Points of Interest:
- See forests and bluffs as Lewis and Clark might have seen them.
- Explore rugged river hills with a diverse bird life.
- See great views of the Missouri River valley.
Scenic and rugged upland and bottomland forests along with 100 feet tall bluffs overlooking the Missouri River occur here. Along the lower slopes and stream terraces you will find mesic forest dominated by century old northern red oak, bitternut hickory, basswood, sugar maple and white ash that rise over a hundred feet tall and grow up to 40 inches in diameter. Lower down along the stream are large sycamores. In the spring these mesic forests support a profusion of ephemeral wildflowers that capitalize on the sunlight on the forest floor before the heavy shade of summer like Dutchman’s breeches. Note that many of the seeds of these spring ephemeral wildflowers are distributed by ants. By summer a dense shrub layer of pawpaw, spicebush, and tree saplings provides habitat for the Kentucky warbler, wood thrush and American redstart. High in the canopy of a sycamore you may be able to spot a yellow-throated warbler.

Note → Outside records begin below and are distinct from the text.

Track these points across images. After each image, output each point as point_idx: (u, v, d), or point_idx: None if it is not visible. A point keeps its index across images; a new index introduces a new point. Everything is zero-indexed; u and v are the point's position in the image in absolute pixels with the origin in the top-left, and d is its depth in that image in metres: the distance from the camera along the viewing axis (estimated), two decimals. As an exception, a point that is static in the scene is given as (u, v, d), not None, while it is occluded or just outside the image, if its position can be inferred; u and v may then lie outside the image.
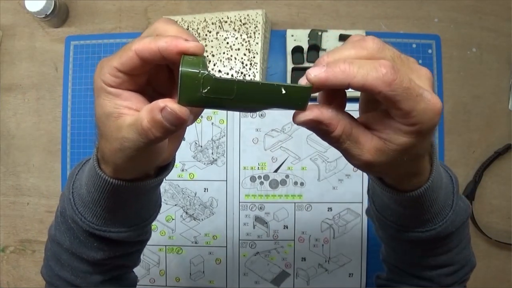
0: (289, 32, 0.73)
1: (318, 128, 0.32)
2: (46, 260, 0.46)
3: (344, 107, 0.33)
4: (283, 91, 0.30)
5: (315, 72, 0.29)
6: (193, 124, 0.74)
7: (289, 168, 0.74)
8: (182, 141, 0.78)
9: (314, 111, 0.31)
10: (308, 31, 0.73)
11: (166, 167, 0.40)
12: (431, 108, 0.30)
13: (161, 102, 0.30)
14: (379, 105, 0.34)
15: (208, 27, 0.70)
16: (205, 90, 0.29)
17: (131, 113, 0.33)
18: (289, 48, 0.73)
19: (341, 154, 0.34)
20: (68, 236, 0.42)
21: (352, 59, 0.29)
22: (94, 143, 0.38)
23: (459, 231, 0.44)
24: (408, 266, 0.49)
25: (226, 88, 0.29)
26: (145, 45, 0.31)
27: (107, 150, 0.34)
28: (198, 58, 0.30)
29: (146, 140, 0.32)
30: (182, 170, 0.75)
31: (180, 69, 0.29)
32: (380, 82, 0.28)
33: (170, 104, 0.30)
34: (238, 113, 0.74)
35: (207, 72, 0.29)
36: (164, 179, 0.42)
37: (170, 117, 0.30)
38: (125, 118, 0.32)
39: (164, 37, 0.31)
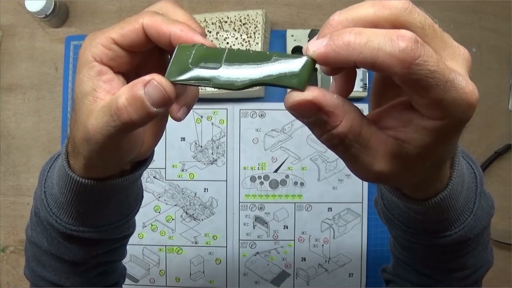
0: (289, 32, 0.73)
1: (317, 118, 0.24)
2: (27, 261, 0.42)
3: (351, 90, 0.27)
4: (276, 61, 0.24)
5: (314, 47, 0.23)
6: (193, 124, 0.74)
7: (289, 168, 0.74)
8: (182, 141, 0.78)
9: (314, 91, 0.23)
10: (308, 31, 0.73)
11: (143, 161, 0.35)
12: (464, 98, 0.23)
13: (148, 76, 0.26)
14: (400, 93, 0.27)
15: (208, 27, 0.70)
16: (193, 60, 0.26)
17: (108, 98, 0.28)
18: (289, 48, 0.73)
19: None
20: (45, 237, 0.38)
21: (361, 29, 0.22)
22: (66, 134, 0.34)
23: (478, 235, 0.38)
24: (416, 263, 0.43)
25: (214, 56, 0.26)
26: (156, 22, 0.27)
27: (77, 139, 0.30)
28: None
29: (119, 123, 0.26)
30: (182, 170, 0.75)
31: (177, 45, 0.27)
32: (395, 61, 0.21)
33: (157, 78, 0.26)
34: (238, 113, 0.74)
35: (200, 44, 0.26)
36: (164, 179, 0.39)
37: (155, 93, 0.25)
38: (100, 103, 0.27)
39: (178, 23, 0.27)
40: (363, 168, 0.26)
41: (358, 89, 0.71)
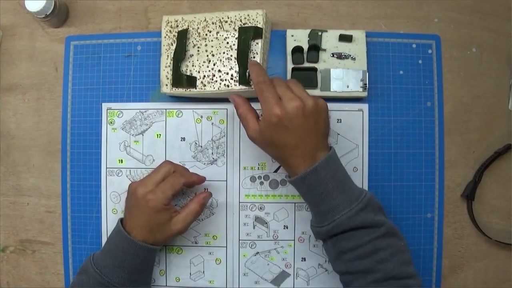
0: (289, 32, 0.73)
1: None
2: None
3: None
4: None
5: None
6: (193, 124, 0.74)
7: (289, 168, 0.74)
8: (182, 141, 0.78)
9: (236, 97, 0.63)
10: (308, 31, 0.73)
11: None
12: (267, 110, 0.56)
13: (202, 194, 0.68)
14: None
15: (208, 27, 0.70)
16: None
17: (176, 214, 0.65)
18: (289, 48, 0.73)
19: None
20: None
21: (260, 75, 0.60)
22: (127, 239, 0.62)
23: (357, 236, 0.55)
24: (337, 268, 0.60)
25: None
26: (186, 179, 0.66)
27: (160, 237, 0.64)
28: None
29: (197, 216, 0.67)
30: (182, 170, 0.74)
31: None
32: (255, 80, 0.59)
33: (206, 193, 0.69)
34: (238, 113, 0.75)
35: None
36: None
37: (207, 199, 0.69)
38: (177, 216, 0.65)
39: (190, 174, 0.69)
40: (246, 130, 0.61)
41: (358, 89, 0.71)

Along the middle and upper slopes dry-mesic upland forests of century old white, red and black oak and shagbark hickory predominate. In recent years Conservation Department staff have been working on control of the invasive, exotic bush honeysuckle in these forests through the conservative use of herbicides and prescribed fire. The pernicious bush honeysuckle rapidly spreads to take over wild lands and parks crowding out native plants and dependent wildlife. In addition to bush honeysuckle the native sugar maple can become invasive.
The upland forests and woodlands of Weldon Spring Hollow are good places to spot a red-eyed vireo, scarlet and summer tanagers, eastern wood-pewee, red-bellied woodpecker, ovenbird, or black-and-white warbler. Gray squirrels and wild turkey are typical game animals. The forests also provide habitat for a number of reptiles and amphibians including the wood frog and the ringed salamander, species of conservation concern. Ringed salamanders are only known from the Ozark region, which this area is right at the north end of.

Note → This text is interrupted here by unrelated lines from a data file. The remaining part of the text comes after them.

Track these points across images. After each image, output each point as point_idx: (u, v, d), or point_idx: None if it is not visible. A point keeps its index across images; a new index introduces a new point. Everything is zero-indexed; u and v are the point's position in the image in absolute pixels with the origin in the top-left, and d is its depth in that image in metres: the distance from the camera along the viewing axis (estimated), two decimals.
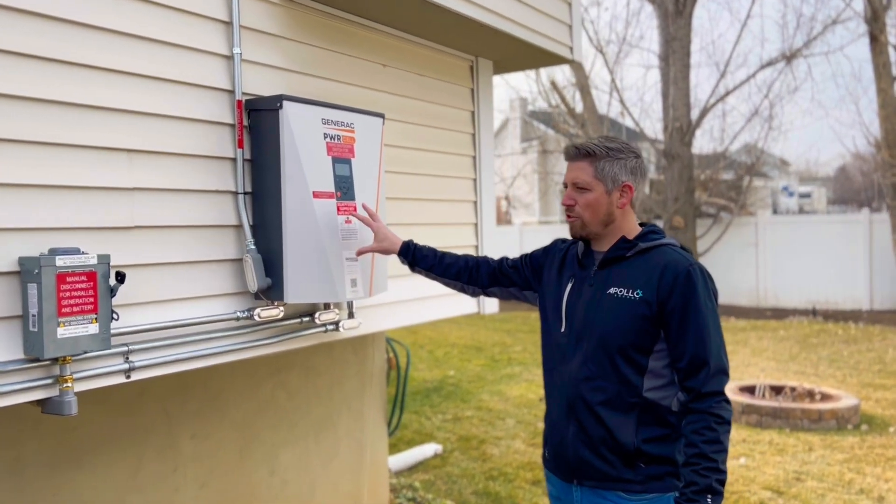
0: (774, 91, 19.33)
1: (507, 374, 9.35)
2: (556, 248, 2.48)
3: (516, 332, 12.73)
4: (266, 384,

Occasionally nesting on the limestone bluffs here are the maxima subspecies of Canada geese, the subspecies of Canadian goose that was originally found nesting in Missouri by early explorers but were thought to have been eliminated from the state until a study in 1973 found over 150 nesting in the Missouri River bluffs from Jefferson City to St. Charles. On April 26, 1843, naturalist John James Audubon passed this area on a steamboat paddling upriver and noted a “wild goose” on the shore. This may have been one of the cliff nesting geese of Weldon Spring Hollow. Weldon Spring is named for John Weldon who came to this area with a Spanish land grant in 1796. The funds to purchase Weldon Spring Conservation Area in 1979, including the natural area, came in large part from the 1/8th cent conservation sales tax.